> **REQUIRED WORK**
Give back the lines of the entries below exactly as written, from the first line to the line holding "employee? | 2 | | X |", both included, with the pictures omitted.

*** Opening of DATA RECORDS ***

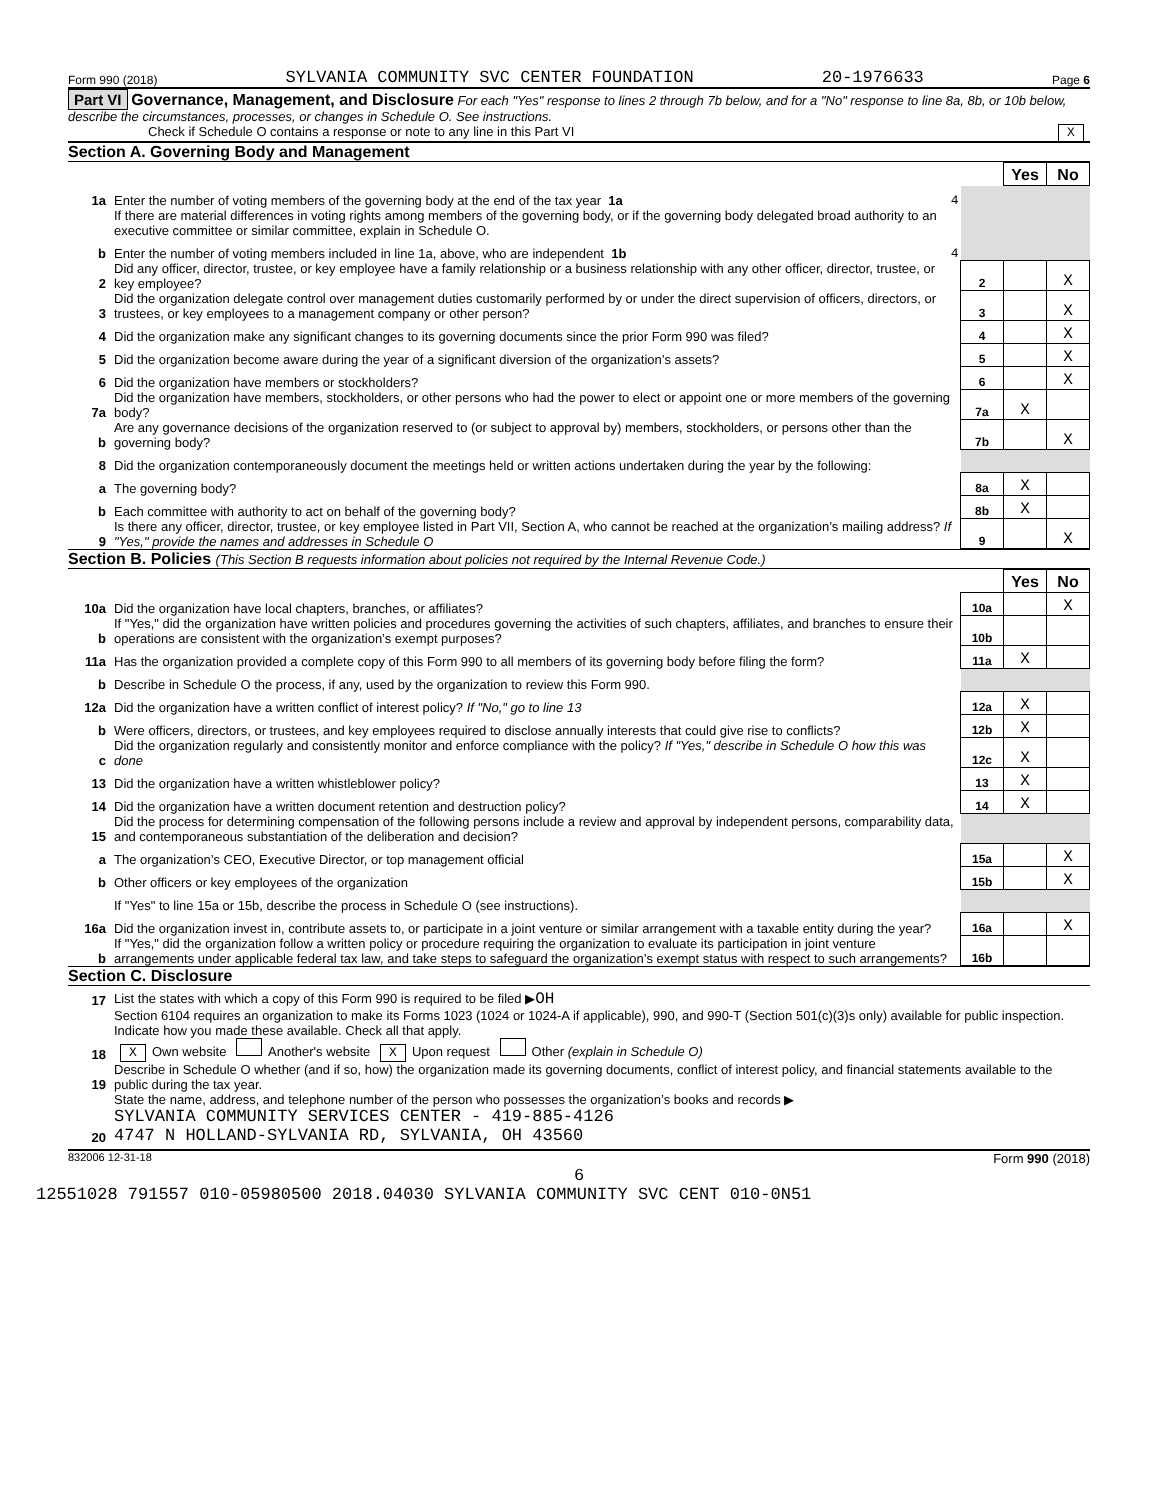Form 990 (2018) SYLVANIA COMMUNITY SVC CENTER FOUNDATION 20-1976633 Page 6
Part VI Governance, Management, and Disclosure For each "Yes" response to lines 2 through 7b below, and for a "No" response to line 8a, 8b, or 10b below, describe the circumstances, processes, or changes in Schedule O. See instructions.
Check if Schedule O contains a response or note to any line in this Part VI X
Section A. Governing Body and Management
| | | | Yes | No |
| 1a | Enter the number of voting members of the governing body at the end of the tax year 1a 4 | | | |
| | If there are material differences in voting rights among members of the governing body, or if the governing body delegated broad authority to an executive committee or similar committee, explain in Schedule O. | | | |
| b | Enter the number of voting members included in line 1a, above, who are independent 1b 4 | | | |
| 2 | Did any officer, director, trustee, or key employee have a family relationship or a business relationship with any other officer, director, trustee, or key employee? | 2 | | X |
| 3 | Did the organization delegate control over management duties customarily performed by or under the direct supervision of officers, directors, or trustees, or key employees to a management company or other person? | 3 | | X |
| 4 | Did the organization make any significant changes to its governing documents since the prior Form 990 was filed? | 4 | | X |
| 5 | Did the organization become aware during the year of a significant diversion of the organization’s assets? | 5 | | X |
| 6 | Did the organization have members or stockholders? | 6 | | X |
| 7a | Did the organization have members, stockholders, or other persons who had the power to elect or appoint one or more members of the governing body? | 7a | X | |
| b | Are any governance decisions of the organization reserved to (or subject to approval by) members, stockholders, or persons other than the governing body? | 7b | | X |
| 8 | Did the organization contemporaneously document the meetings held or written actions undertaken during the year by the following: | | | |
| a | The governing body? | 8a | X | |
| b | Each committee with authority to act on behalf of the governing body? | 8b | X | |
| 9 | Is there any officer, director, trustee, or key employee listed in Part VII, Section A, who cannot be reached at the organization’s mailing address? If "Yes," provide the names and addresses in Schedule O | 9 | | X |
Section B. Policies (This Section B requests information about policies not required by the Internal Revenue Code.)
| | | | Yes | No |
| 10a | Did the organization have local chapters, branches, or affiliates? | 10a | | X |
| b | If "Yes," did the organization have written policies and procedures governing the activities of such chapters, affiliates, and branches to ensure their operations are consistent with the organization’s exempt purposes? | 10b | | |
| 11a | Has the organization provided a complete copy of this Form 990 to all members of its governing body before filing the form? | 11a | X | |
| b | Describe in Schedule O the process, if any, used by the organization to review this Form 990. | | | |
| 12a | Did the organization have a written conflict of interest policy? If "No," go to line 13 | 12a | X | |
| b | Were officers, directors, or trustees, and key employees required to disclose annually interests that could give rise to conflicts? | 12b | X | |
| c | Did the organization regularly and consistently monitor and enforce compliance with the policy? If "Yes," describe in Schedule O how this was done | 12c | X | |
| 13 | Did the organization have a written whistleblower policy? | 13 | X | |
| 14 | Did the organization have a written document retention and destruction policy? | 14 | X | |
| 15 | Did the process for determining compensation of the following persons include a review and approval by independent persons, comparability data, and contemporaneous substantiation of the deliberation and decision? | | | |
| a | The organization’s CEO, Executive Director, or top management official | 15a | | X |
| b | Other officers or key employees of the organization | 15b | | X |
| | If "Yes" to line 15a or 15b, describe the process in Schedule O (see instructions). | | | |
| 16a | Did the organization invest in, contribute assets to, or participate in a joint venture or similar arrangement with a taxable entity during the year? | 16a | | X |
| b | If "Yes," did the organization follow a written policy or procedure requiring the organization to evaluate its participation in joint venture arrangements under applicable federal tax law, and take steps to safeguard the organization’s exempt status with respect to such arrangements? | 16b | | |
Section C. Disclosure
| 17 | List the states with which a copy of this Form 990 is required to be filed ▶ OH |
| 18 | Section 6104 requires an organization to make its Forms 1023 (1024 or 1024-A if applicable), 990, and 990-T (Section 501(c)(3)s only) available for public inspection. Indicate how you made these available. Check all that apply. X Own website Another's website X Upon request Other (explain in Schedule O) |
| 19 | Describe in Schedule O whether (and if so, how) the organization made its governing documents, conflict of interest policy, and financial statements available to the public during the tax year. |
| 20 | State the name, address, and telephone number of the person who possesses the organization’s books and records ▶ SYLVANIA COMMUNITY SERVICES CENTER - 419-885-4126 4747 N HOLLAND-SYLVANIA RD, SYLVANIA, OH 43560 |
832006 12-31-18 Form 990 (2018)
6
12551028 791557 010-05980500 2018.04030 SYLVANIA COMMUNITY SVC CENT 010-0N51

*** Close of DATA RECORDS ***

> **RESPONSE**
Form 990 (2018) SYLVANIA COMMUNITY SVC CENTER FOUNDATION 20-1976633 Page 6
Part VI Governance, Management, and Disclosure For each "Yes" response to lines 2 through 7b below, and for a "No" response to line 8a, 8b, or 10b below, describe the circumstances, processes, or changes in Schedule O. See instructions.
Check if Schedule O contains a response or note to any line in this Part VI X
Section A. Governing Body and Management
| | | | Yes | No |
| 1a | Enter the number of voting members of the governing body at the end of the tax year 1a 4 | | | |
| | If there are material differences in voting rights among members of the governing body, or if the governing body delegated broad authority to an executive committee or similar committee, explain in Schedule O. | | | |
| b | Enter the number of voting members included in line 1a, above, who are independent 1b 4 | | | |
| 2 | Did any officer, director, trustee, or key employee have a family relationship or a business relationship with any other officer, director, trustee, or key employee? | 2 | | X |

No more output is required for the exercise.